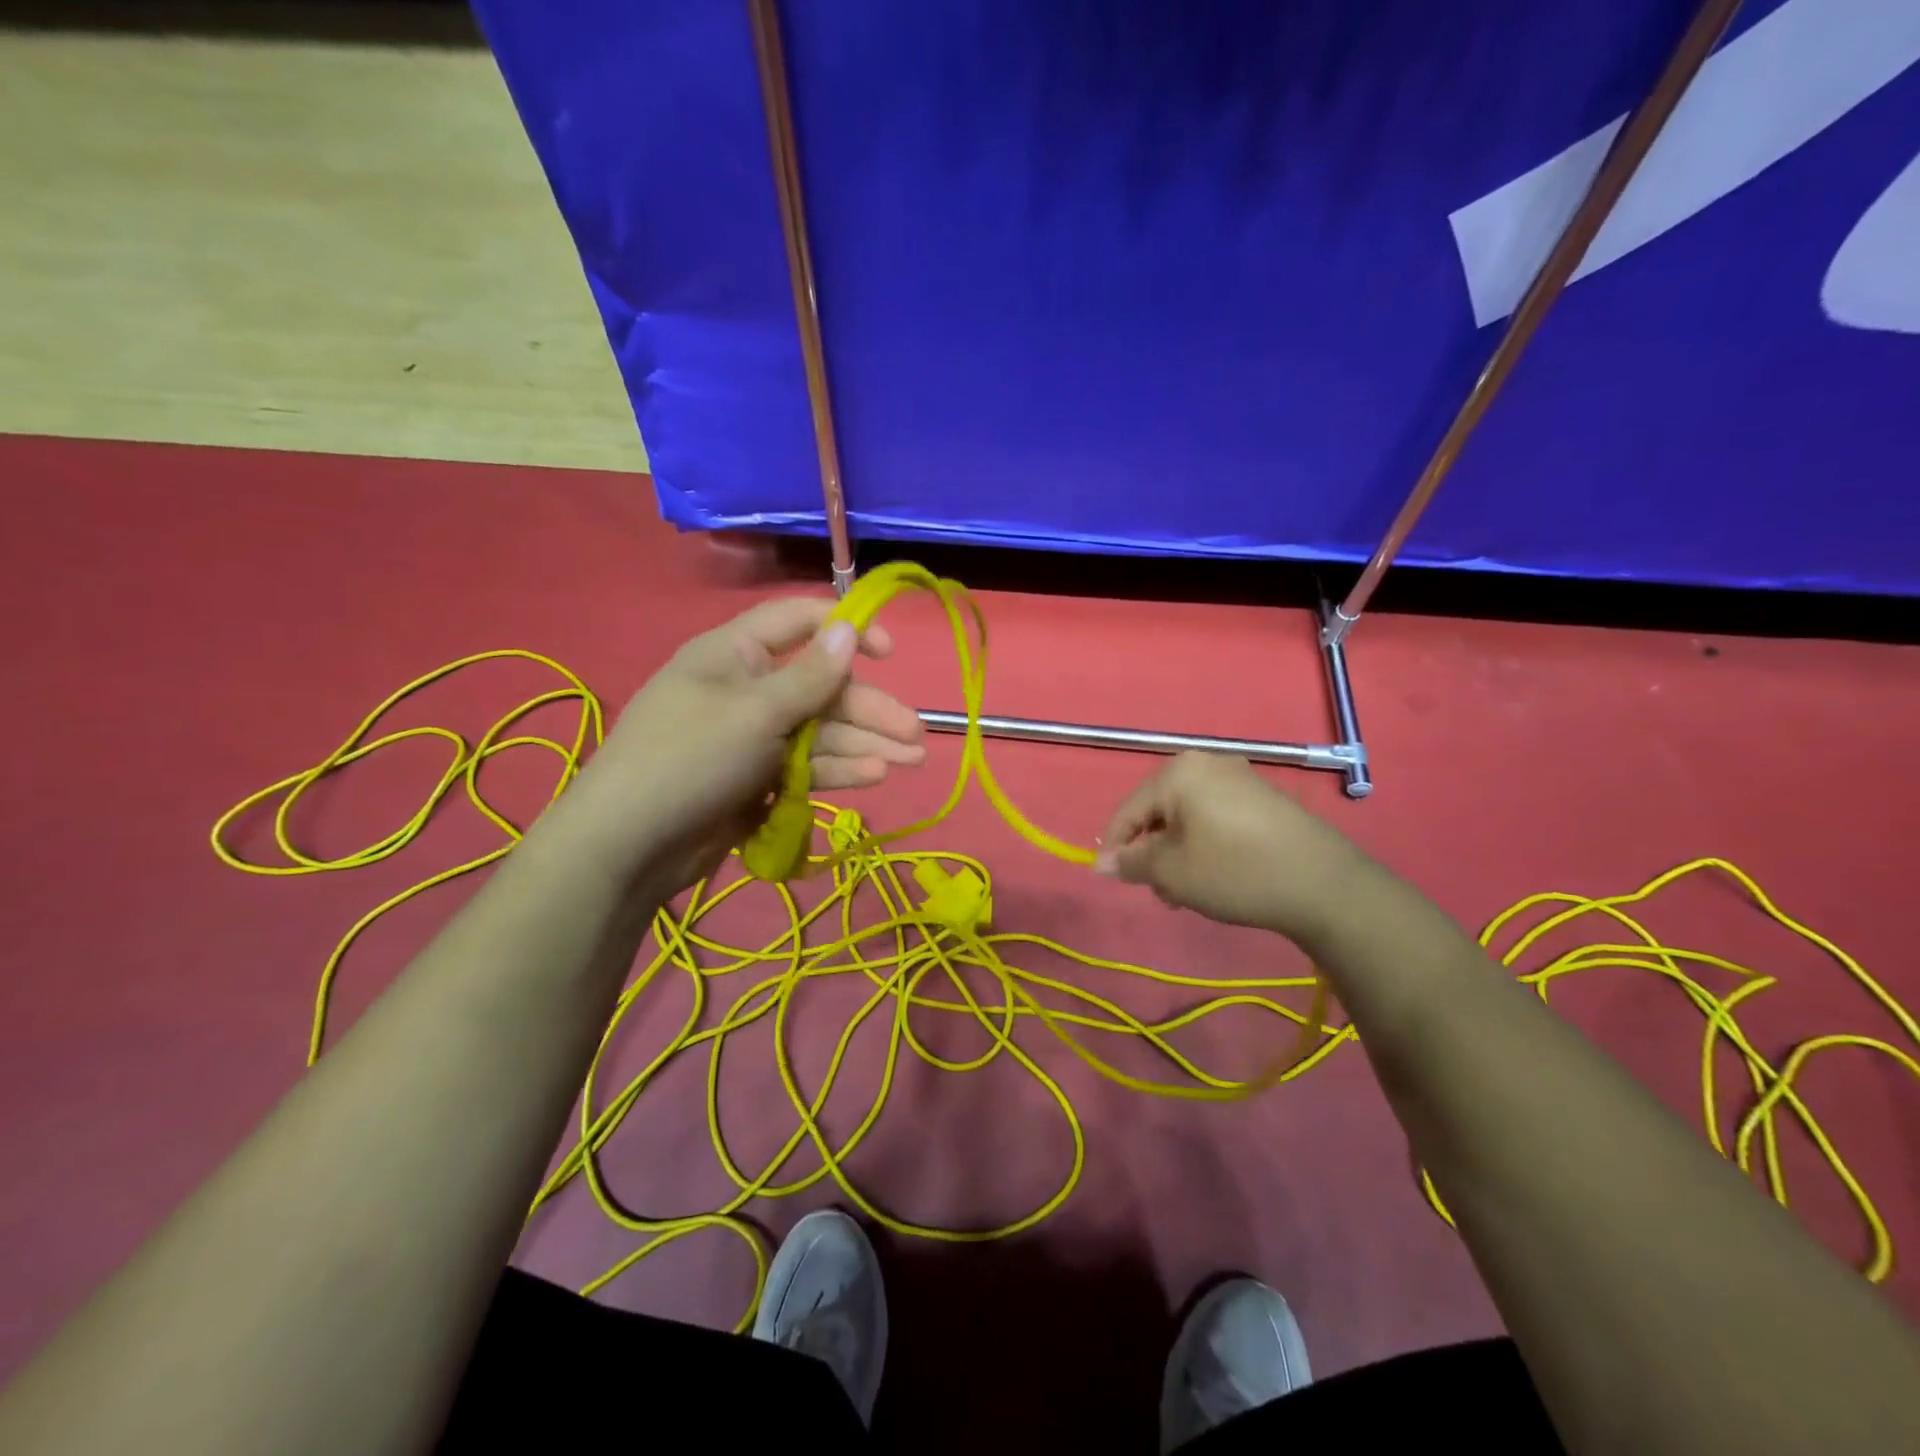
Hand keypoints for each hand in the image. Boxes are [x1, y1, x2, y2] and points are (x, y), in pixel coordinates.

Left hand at [536, 597, 924, 890]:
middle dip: (870, 709)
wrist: (629, 846)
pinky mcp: (757, 780)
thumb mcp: (756, 711)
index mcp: (737, 654)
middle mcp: (748, 690)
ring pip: (820, 732)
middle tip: (916, 735)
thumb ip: (810, 676)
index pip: (800, 623)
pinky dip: (838, 770)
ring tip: (911, 760)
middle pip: (822, 689)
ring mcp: (753, 738)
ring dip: (865, 743)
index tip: (890, 654)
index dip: (847, 631)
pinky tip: (873, 776)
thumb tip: (849, 629)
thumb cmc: (690, 759)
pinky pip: (806, 767)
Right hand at [1094, 752, 1362, 943]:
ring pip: (1187, 816)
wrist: (1324, 884)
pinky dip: (1205, 843)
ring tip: (1190, 890)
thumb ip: (1131, 863)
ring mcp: (1239, 777)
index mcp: (1177, 773)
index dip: (1116, 847)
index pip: (1128, 811)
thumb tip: (1101, 862)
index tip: (1115, 881)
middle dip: (1153, 852)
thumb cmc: (1235, 872)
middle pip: (1158, 811)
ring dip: (1178, 852)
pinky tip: (1218, 874)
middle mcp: (1206, 763)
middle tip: (1163, 891)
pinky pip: (1215, 816)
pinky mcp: (1262, 797)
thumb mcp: (1173, 872)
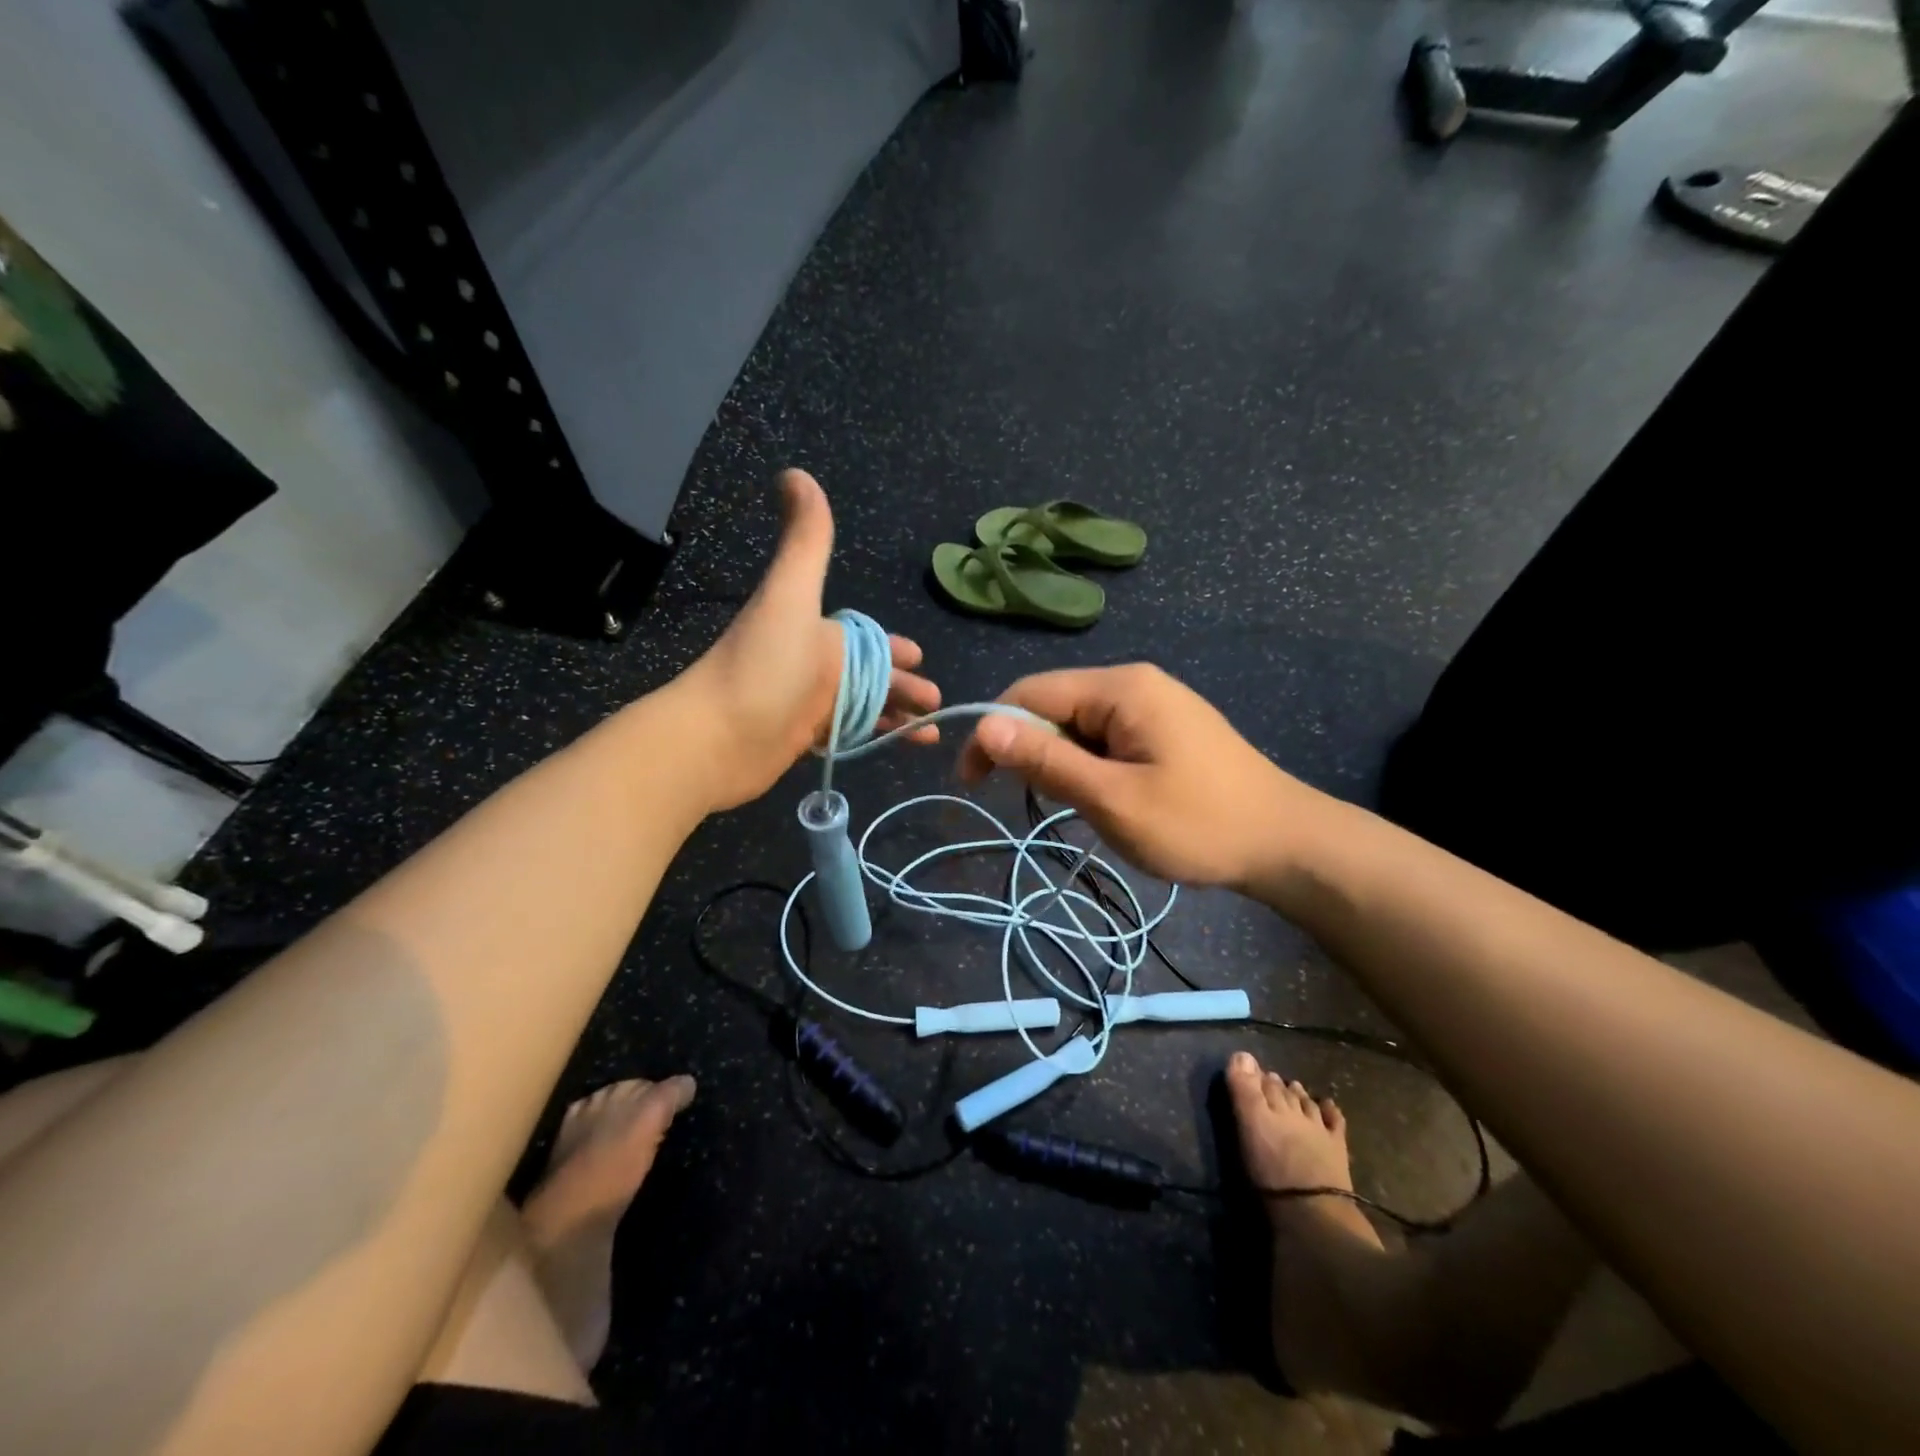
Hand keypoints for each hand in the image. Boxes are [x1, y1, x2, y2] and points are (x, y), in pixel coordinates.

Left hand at [676, 469, 939, 810]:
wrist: (716, 737)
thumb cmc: (763, 665)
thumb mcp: (791, 596)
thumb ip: (806, 541)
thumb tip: (794, 471)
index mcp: (817, 633)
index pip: (866, 639)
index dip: (894, 648)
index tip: (920, 657)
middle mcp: (814, 667)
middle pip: (871, 677)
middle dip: (904, 687)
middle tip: (936, 702)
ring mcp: (807, 707)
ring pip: (863, 709)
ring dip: (896, 717)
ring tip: (929, 734)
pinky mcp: (801, 742)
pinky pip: (847, 737)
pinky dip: (872, 740)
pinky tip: (895, 748)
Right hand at [958, 664, 1317, 887]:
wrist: (1287, 844)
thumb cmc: (1199, 824)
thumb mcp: (1113, 799)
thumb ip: (1047, 761)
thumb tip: (984, 726)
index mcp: (1120, 688)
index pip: (1031, 692)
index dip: (992, 732)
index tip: (972, 783)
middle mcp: (1133, 683)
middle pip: (1054, 704)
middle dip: (1030, 749)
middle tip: (1031, 803)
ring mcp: (1153, 704)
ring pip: (1078, 725)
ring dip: (1061, 762)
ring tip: (1078, 806)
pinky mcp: (1164, 728)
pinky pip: (1105, 737)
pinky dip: (1088, 766)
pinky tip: (1102, 797)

• [Task statement]: Would you please copy exactly the part of the entries above that begins at the line containing "thumb tip: (1101, 862)" and ends at the line containing "thumb mcp: (1173, 872)", both lines included?

• [Worked solution]:
thumb tip: (1101, 862)
index tip: (1115, 881)
middle dip: (1153, 852)
thumb cmc: (1235, 872)
middle pip: (1158, 811)
ring dip: (1178, 852)
pinky tip: (1218, 874)
middle mcp: (1206, 763)
middle tip: (1163, 891)
pinky pip: (1215, 816)
pinky mcp: (1262, 797)
thumb mcp: (1173, 872)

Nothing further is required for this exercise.